■ Your goal
Copy out the rows below, changing "slices" to "wedges" wherever it occurs. Leave everything else unchanged.

■ Stored data entries
--- START ---
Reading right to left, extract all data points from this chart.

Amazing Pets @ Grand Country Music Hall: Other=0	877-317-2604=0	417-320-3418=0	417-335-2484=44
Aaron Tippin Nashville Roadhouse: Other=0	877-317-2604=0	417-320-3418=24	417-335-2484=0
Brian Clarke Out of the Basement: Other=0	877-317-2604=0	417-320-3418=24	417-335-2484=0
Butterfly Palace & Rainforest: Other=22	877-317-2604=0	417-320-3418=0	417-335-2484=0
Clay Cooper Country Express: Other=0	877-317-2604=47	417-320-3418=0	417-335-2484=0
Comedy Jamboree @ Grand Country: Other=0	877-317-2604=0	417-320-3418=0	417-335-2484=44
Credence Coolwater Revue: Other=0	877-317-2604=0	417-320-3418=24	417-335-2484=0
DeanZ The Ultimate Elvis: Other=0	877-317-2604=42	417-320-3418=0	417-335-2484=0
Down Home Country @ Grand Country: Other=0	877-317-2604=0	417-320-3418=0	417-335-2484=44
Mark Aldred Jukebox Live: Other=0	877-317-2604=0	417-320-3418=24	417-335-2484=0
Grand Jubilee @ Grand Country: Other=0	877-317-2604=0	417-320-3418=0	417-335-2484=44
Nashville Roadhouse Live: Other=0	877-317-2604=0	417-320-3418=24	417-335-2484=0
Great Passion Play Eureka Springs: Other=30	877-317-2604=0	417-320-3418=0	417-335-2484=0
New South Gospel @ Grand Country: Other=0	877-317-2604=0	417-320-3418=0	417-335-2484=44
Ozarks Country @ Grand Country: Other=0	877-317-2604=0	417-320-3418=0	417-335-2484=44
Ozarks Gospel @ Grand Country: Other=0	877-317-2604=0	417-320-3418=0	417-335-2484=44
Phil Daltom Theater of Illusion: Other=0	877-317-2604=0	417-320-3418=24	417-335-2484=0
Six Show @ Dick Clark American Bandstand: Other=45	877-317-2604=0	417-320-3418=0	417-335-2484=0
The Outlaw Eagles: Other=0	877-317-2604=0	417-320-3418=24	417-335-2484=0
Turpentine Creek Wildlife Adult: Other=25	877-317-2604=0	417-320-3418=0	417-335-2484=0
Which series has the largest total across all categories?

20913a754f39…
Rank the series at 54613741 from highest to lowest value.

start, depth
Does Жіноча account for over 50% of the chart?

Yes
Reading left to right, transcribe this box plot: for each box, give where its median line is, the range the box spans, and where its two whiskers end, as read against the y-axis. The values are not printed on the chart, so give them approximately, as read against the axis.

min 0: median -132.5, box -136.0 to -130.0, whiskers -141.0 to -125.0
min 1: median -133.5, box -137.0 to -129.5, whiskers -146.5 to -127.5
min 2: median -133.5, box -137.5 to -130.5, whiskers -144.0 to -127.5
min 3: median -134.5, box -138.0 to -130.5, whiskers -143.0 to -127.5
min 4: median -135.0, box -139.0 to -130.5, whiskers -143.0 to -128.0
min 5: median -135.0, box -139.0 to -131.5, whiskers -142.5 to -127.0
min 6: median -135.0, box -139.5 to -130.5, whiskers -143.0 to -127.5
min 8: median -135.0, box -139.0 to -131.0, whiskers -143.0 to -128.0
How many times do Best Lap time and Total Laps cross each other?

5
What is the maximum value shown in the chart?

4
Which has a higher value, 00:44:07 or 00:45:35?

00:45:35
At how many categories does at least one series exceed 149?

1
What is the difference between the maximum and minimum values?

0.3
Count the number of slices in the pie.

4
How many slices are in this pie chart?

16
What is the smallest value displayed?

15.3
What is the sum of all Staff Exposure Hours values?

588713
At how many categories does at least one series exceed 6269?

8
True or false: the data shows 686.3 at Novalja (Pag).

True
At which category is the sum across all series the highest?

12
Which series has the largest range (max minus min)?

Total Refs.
--- END ---
■ Completed task
Reading right to left, extract all data points from this chart.

Amazing Pets @ Grand Country Music Hall: Other=0	877-317-2604=0	417-320-3418=0	417-335-2484=44
Aaron Tippin Nashville Roadhouse: Other=0	877-317-2604=0	417-320-3418=24	417-335-2484=0
Brian Clarke Out of the Basement: Other=0	877-317-2604=0	417-320-3418=24	417-335-2484=0
Butterfly Palace & Rainforest: Other=22	877-317-2604=0	417-320-3418=0	417-335-2484=0
Clay Cooper Country Express: Other=0	877-317-2604=47	417-320-3418=0	417-335-2484=0
Comedy Jamboree @ Grand Country: Other=0	877-317-2604=0	417-320-3418=0	417-335-2484=44
Credence Coolwater Revue: Other=0	877-317-2604=0	417-320-3418=24	417-335-2484=0
DeanZ The Ultimate Elvis: Other=0	877-317-2604=42	417-320-3418=0	417-335-2484=0
Down Home Country @ Grand Country: Other=0	877-317-2604=0	417-320-3418=0	417-335-2484=44
Mark Aldred Jukebox Live: Other=0	877-317-2604=0	417-320-3418=24	417-335-2484=0
Grand Jubilee @ Grand Country: Other=0	877-317-2604=0	417-320-3418=0	417-335-2484=44
Nashville Roadhouse Live: Other=0	877-317-2604=0	417-320-3418=24	417-335-2484=0
Great Passion Play Eureka Springs: Other=30	877-317-2604=0	417-320-3418=0	417-335-2484=0
New South Gospel @ Grand Country: Other=0	877-317-2604=0	417-320-3418=0	417-335-2484=44
Ozarks Country @ Grand Country: Other=0	877-317-2604=0	417-320-3418=0	417-335-2484=44
Ozarks Gospel @ Grand Country: Other=0	877-317-2604=0	417-320-3418=0	417-335-2484=44
Phil Daltom Theater of Illusion: Other=0	877-317-2604=0	417-320-3418=24	417-335-2484=0
Six Show @ Dick Clark American Bandstand: Other=45	877-317-2604=0	417-320-3418=0	417-335-2484=0
The Outlaw Eagles: Other=0	877-317-2604=0	417-320-3418=24	417-335-2484=0
Turpentine Creek Wildlife Adult: Other=25	877-317-2604=0	417-320-3418=0	417-335-2484=0
Which series has the largest total across all categories?

20913a754f39…
Rank the series at 54613741 from highest to lowest value.

start, depth
Does Жіноча account for over 50% of the chart?

Yes
Reading left to right, transcribe this box plot: for each box, give where its median line is, the range the box spans, and where its two whiskers end, as read against the y-axis. The values are not printed on the chart, so give them approximately, as read against the axis.

min 0: median -132.5, box -136.0 to -130.0, whiskers -141.0 to -125.0
min 1: median -133.5, box -137.0 to -129.5, whiskers -146.5 to -127.5
min 2: median -133.5, box -137.5 to -130.5, whiskers -144.0 to -127.5
min 3: median -134.5, box -138.0 to -130.5, whiskers -143.0 to -127.5
min 4: median -135.0, box -139.0 to -130.5, whiskers -143.0 to -128.0
min 5: median -135.0, box -139.0 to -131.5, whiskers -142.5 to -127.0
min 6: median -135.0, box -139.5 to -130.5, whiskers -143.0 to -127.5
min 8: median -135.0, box -139.0 to -131.0, whiskers -143.0 to -128.0
How many times do Best Lap time and Total Laps cross each other?

5
What is the maximum value shown in the chart?

4
Which has a higher value, 00:44:07 or 00:45:35?

00:45:35
At how many categories does at least one series exceed 149?

1
What is the difference between the maximum and minimum values?

0.3
Count the number of wedges in the pie.

4
How many wedges are in this pie chart?

16
What is the smallest value displayed?

15.3
What is the sum of all Staff Exposure Hours values?

588713
At how many categories does at least one series exceed 6269?

8
True or false: the data shows 686.3 at Novalja (Pag).

True
At which category is the sum across all series the highest?

12
Which series has the largest range (max minus min)?

Total Refs.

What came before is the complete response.